Короткая повесть «Мудрость» с главным мотивом запоздавшего прозрения и внезапной смерти отсылает к «Обломову» и чеховским рассказам. Чеховскую миниатюру «О бренности» (1886) можно считать прямым анекдотическим источником драматической новеллы Зощенко.
«Страшная ночь» переводит в гротескно-фантасмагорический план сюжет еще одного чеховского рассказа — «Упразднили!» (1885). Чеховский отставной прапорщик Вывертов потрясен и поражен неожиданным упразднением его прежнего чина: «Ежели я теперь не прапорщик, то кто же я такой? Никто? Нуль? Стало быть, ежели я вас понимаю, мне может теперь всякий сгрубить, может на меня тыкнуть?» В его воображении возникает и такая картина:
«Вылезая из брички, он робко взглянул на небо: не упразднили ли уж и солнца?»

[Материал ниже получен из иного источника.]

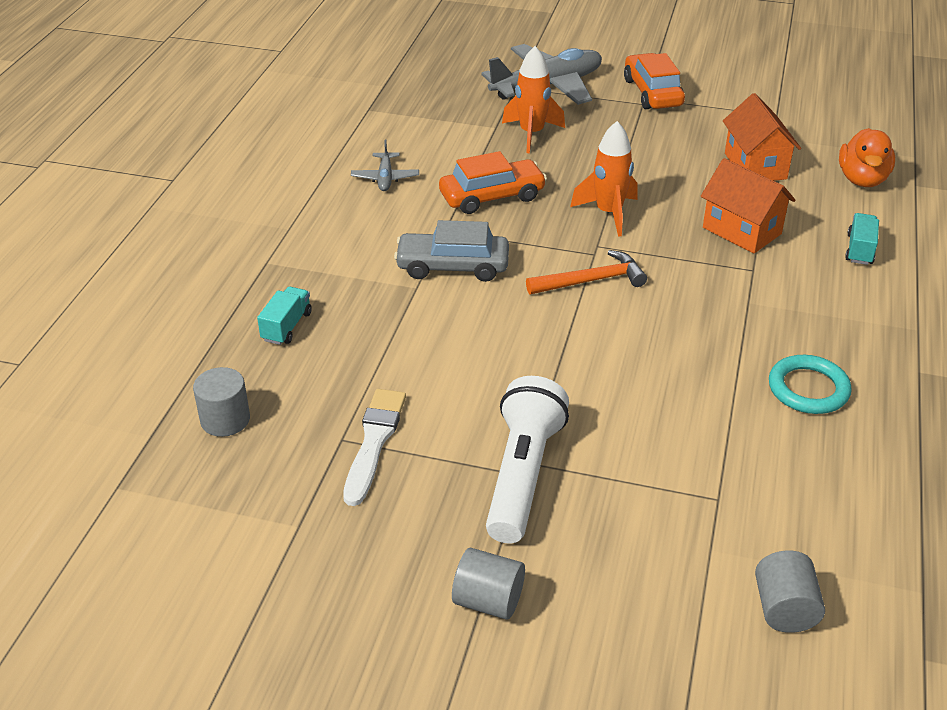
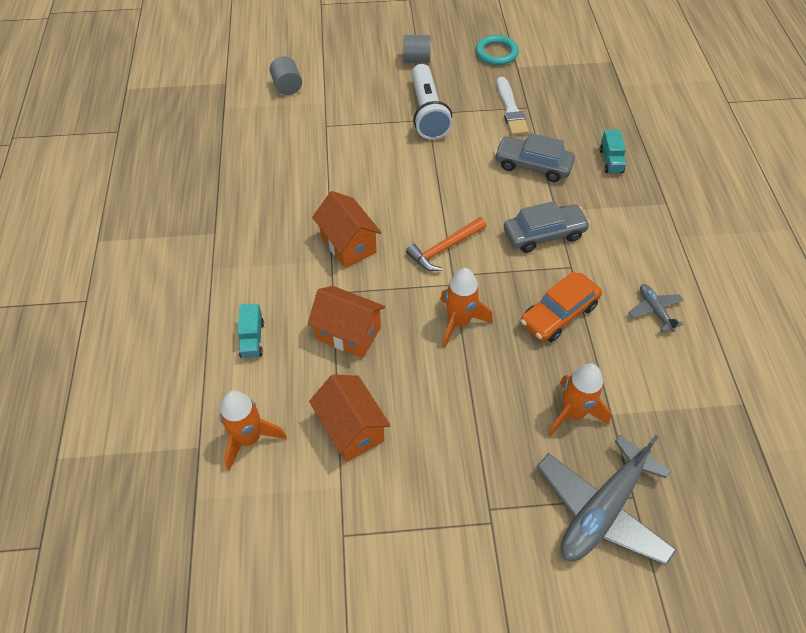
camera: 160 degrees right, 15 degrees up
grey cylinder [193,367,250,437] -> none
orange car [624,53,685,109] -> none
turquoise ring [769,355,852,414] -> turquoise ring moved to [476,35,519,65]
orange duck [839,128,895,187] -> orange rocket [220,391,287,471]
none -> orange house [312,191,382,268]
none -> grey car [494,133,575,182]

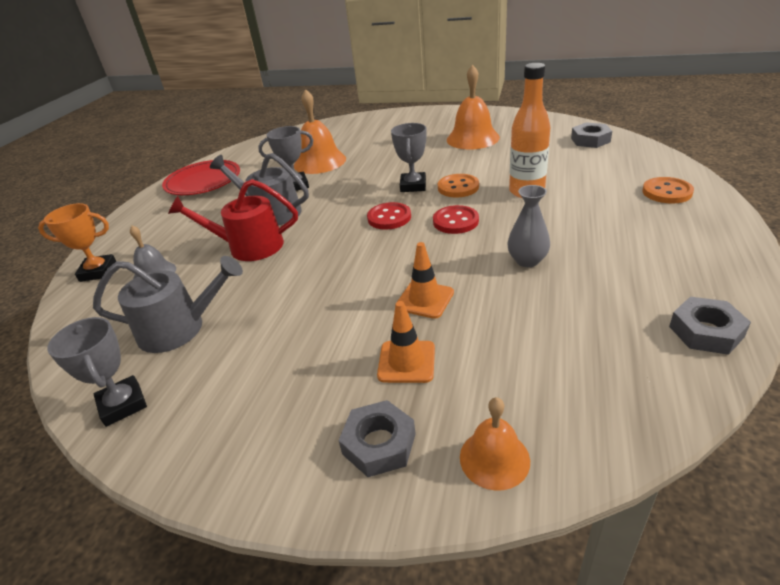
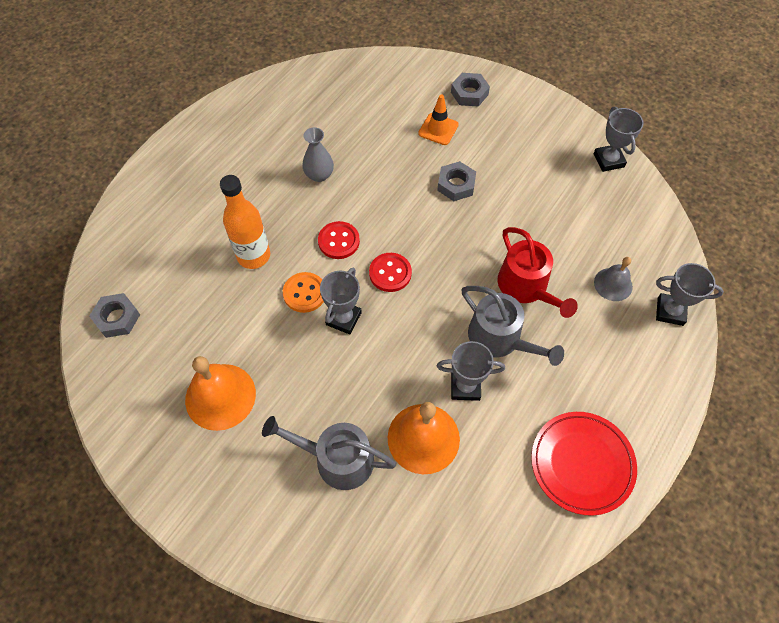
camera: 165 degrees left, 25 degrees up
orange trophy [38,203,116,282] -> grey trophy [656,263,724,326]
grey watering can [93,256,243,353] -> grey watering can moved to [262,416,396,490]
red watering can [168,179,298,261] -> red watering can turned 45 degrees clockwise [498,227,578,318]
orange traffic cone [395,242,454,319] -> none
orange bell [460,397,530,491] -> none
orange button [642,177,694,204] -> none
grey nut [669,297,751,355] -> grey nut moved to [437,161,476,201]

В сознании зощенковского музыканта Котофеева возможное изобретение электрического треугольника приобретает апокалипсические масштабы: «Если игру скинуть с жизни, как же жить тогда? Чем, кроме этого, я прикреплен?» И тогда, преследуемый толпой, он бросается на колокольню: «Борис Иванович Котофеев, с трудом раскачивая тяжелый медный язык, бил по колоколу, будто нарочно стараясь этим разбудить весь город, всех людей».
Повесть «Веселое приключение», напротив, в анекдотическом ключе трансформирует фабулы «Пиковой дамы» и «Преступления и наказания»: молодой человек является причиной смерти богатой старухи и получает наследство. Однако у Зощенко дело вовсе не в философии, не в желании «мысль разрешить» и позволить себе «кровь по совести», а всего-навсего в поиске денег на поход в кино с любимой девушкой.